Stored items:
● ● ● ● ● ● ●

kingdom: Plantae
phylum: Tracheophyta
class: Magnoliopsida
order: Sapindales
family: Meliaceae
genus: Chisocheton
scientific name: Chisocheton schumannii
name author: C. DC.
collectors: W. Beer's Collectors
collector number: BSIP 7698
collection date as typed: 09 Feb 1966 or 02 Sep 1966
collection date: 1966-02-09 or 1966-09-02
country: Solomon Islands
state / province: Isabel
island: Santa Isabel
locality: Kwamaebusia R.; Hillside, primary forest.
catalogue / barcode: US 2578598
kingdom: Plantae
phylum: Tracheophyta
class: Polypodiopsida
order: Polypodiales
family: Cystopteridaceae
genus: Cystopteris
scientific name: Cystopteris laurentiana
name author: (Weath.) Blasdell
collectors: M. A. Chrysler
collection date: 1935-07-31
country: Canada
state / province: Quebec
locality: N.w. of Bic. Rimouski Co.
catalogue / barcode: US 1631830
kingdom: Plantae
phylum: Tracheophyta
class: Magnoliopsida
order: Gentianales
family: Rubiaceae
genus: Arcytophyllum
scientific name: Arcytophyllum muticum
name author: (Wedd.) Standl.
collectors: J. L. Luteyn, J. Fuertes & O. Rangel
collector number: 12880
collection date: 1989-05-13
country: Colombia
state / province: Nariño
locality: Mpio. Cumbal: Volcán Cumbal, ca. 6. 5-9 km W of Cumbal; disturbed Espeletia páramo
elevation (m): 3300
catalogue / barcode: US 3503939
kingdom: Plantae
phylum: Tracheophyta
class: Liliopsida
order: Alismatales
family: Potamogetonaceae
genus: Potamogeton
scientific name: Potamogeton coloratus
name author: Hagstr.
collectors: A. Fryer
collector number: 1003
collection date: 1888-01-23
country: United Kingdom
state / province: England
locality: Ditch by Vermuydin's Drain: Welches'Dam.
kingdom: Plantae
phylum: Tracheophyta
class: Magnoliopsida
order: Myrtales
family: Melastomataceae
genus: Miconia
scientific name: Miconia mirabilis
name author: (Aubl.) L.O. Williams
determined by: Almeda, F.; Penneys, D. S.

● ● ● ● ● ● ●

How many lines in the items above contain the string "date"? Case counts; reply with the number alone.

5